* [Work task A]:
Decide whether each statement below agrees with the essay on Sinners and vampire siege films, which comes before the listing. Answer yes or no for each and quote the words of the essay that settle it.
(i) Sinners takes place in 1932.
(ii) Universal made many vampire films without Dracula in its early monster period.
(iii) In Sinners, Smoke is the character who knows the vampire lore.
* [Work task B]: Pick up the essay on Sinners and vampire siege films, which precedes the listing, at its final sentence and carry it forward.

* [Excerpted text]:
:::

Ryan Coogler’s new movie Sinners is set in 1932. This means that its characters, including twin brothers nicknamed Smoke and Stack (both played by Michael B. Jordan), might well have had the chance to see the movie Dracula, which was released the year before. It’s possible that Smoke and Stack would have been too busy working for Chicago gangsters to catch a movie; then again, John Dillinger died a couple of years later just outside a movie theater, so who knows. But when Smoke and Stack encounter a group of vampires later in the film, it’s Smoke’s former love Annie (Wunmi Mosaku), more connected to both religion and mysticism, who’s up on the lore: sunlight, stakes to the heart, maybe garlic.
Though the vampire figures who show up at the doors of the juke joint in Sinners have a ringleader, they present themselves as a collective – a hive mind thirsty to collect more souls, preaching a kind of equality amongst the damned. That is to say, they’re more of an army than the seductive loneliness seen in Dracula and its variations like Nosferatu. For those vampires, turning their victims seems secondary to draining them; sometimes impossible, even. Sinners follow a different tradition, of the vampire siege movie.
In some ways, the vampire siege picture is something of a utilitarian solution to the problem of how difficult it is to top Dracula – or make a Dracula-like figure scary after so many versions have graced the screen over the years. Unlike the Wolf Man or the Invisible Man, two of his eventual frenemies in the Universal Monsters series of the 1930s through the 1950s, Dracula is a specific person, his identity forever entwined with his monstrous status. The Wolf Man in the Universal series is usually Lawrence Talbot, true, but Talbot isn’t the final word on werewolfism, nor was he even the first at this particular studio; Universal did a werewolf movie called Werewolf of London in its early monster days, before The Wolf Man, while they didn’t do much in the way of non-Dracula vampire movies. For years, even as movie vampires branched beyond the Count, he towered above the others in his iconography.

:::

* [Given material]:
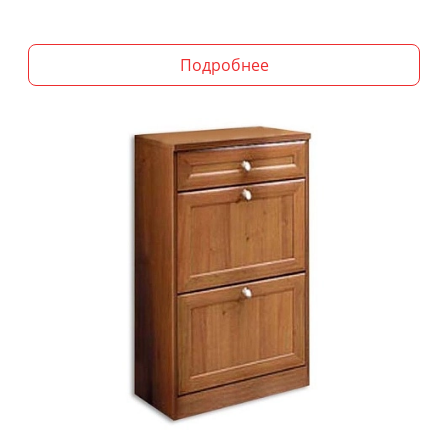
Подробнее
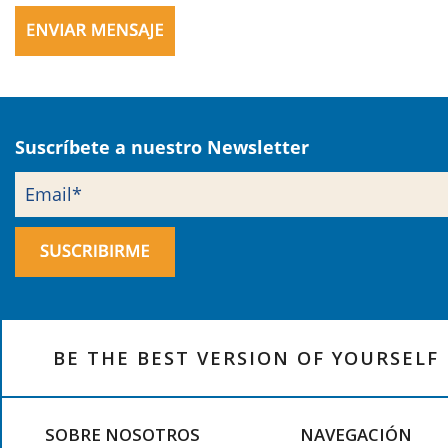
BE THE BEST VERSION OF YOURSELF
SOBRE NOSOTROS
NAVEGACIÓN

:::

* [Exercise result A]:
(i) Yes: "Ryan Coogler’s new movie Sinners is set in 1932."
(ii) No: "while they didn’t do much in the way of non-Dracula vampire movies."
(iii) No: "it’s Smoke’s former love Annie (Wunmi Mosaku), more connected to both religion and mysticism, who’s up on the lore"

* [Exercise result B]:
The idea of a whole mess of vampires, rather than a figure of singular, Drac-like evil, seemed to gain more traction in the wake of George Romero’s zombie movies, which often feature human beings holed up in a western-style outpost. It stands to reason that vampires would make stronger opponents for this kind of stand-off; zombies may be relentless and inexorable, but they also can’t really strategize. Vampires, on the other hand, can be crafty in groups, a differently shaped form of manipulation than the solo Dracula model. The Stephen King book Salem’s Lot (adapted into a TV miniseries as well as a recent, quite bad feature version) uses a vampire collective, and The Lost Boys riffs on that a bit with its teenage vamp gang and “head vampire.”
But a pair of later vampire movies took the vampire siege closer to Assault on Precinct 13 territory, and feel like a stronger influence on what Sinners is up to, at least logistically. 30 Days of Night, from 2007, has elements of both zombie movies and alien movies, forcing a group of humans to contend with vamps who invite a small Alaskan town embarking on a thirty-day period without a sunrise. (The vampires are sort of like the aliens in Pitch Black, which themselves are knocked off from Aliens.) Even closer to Sinners is From Dusk Till Dawn, a Robert Rodriguez/Quentin Tarantino where a pair of criminal brothers happen upon a Mexican roadhouse that’s secretly a vampire-run trap for unwitting truckers and travelers. As in Sinners, a small group of humans with their backs to the wall must try to survive the night.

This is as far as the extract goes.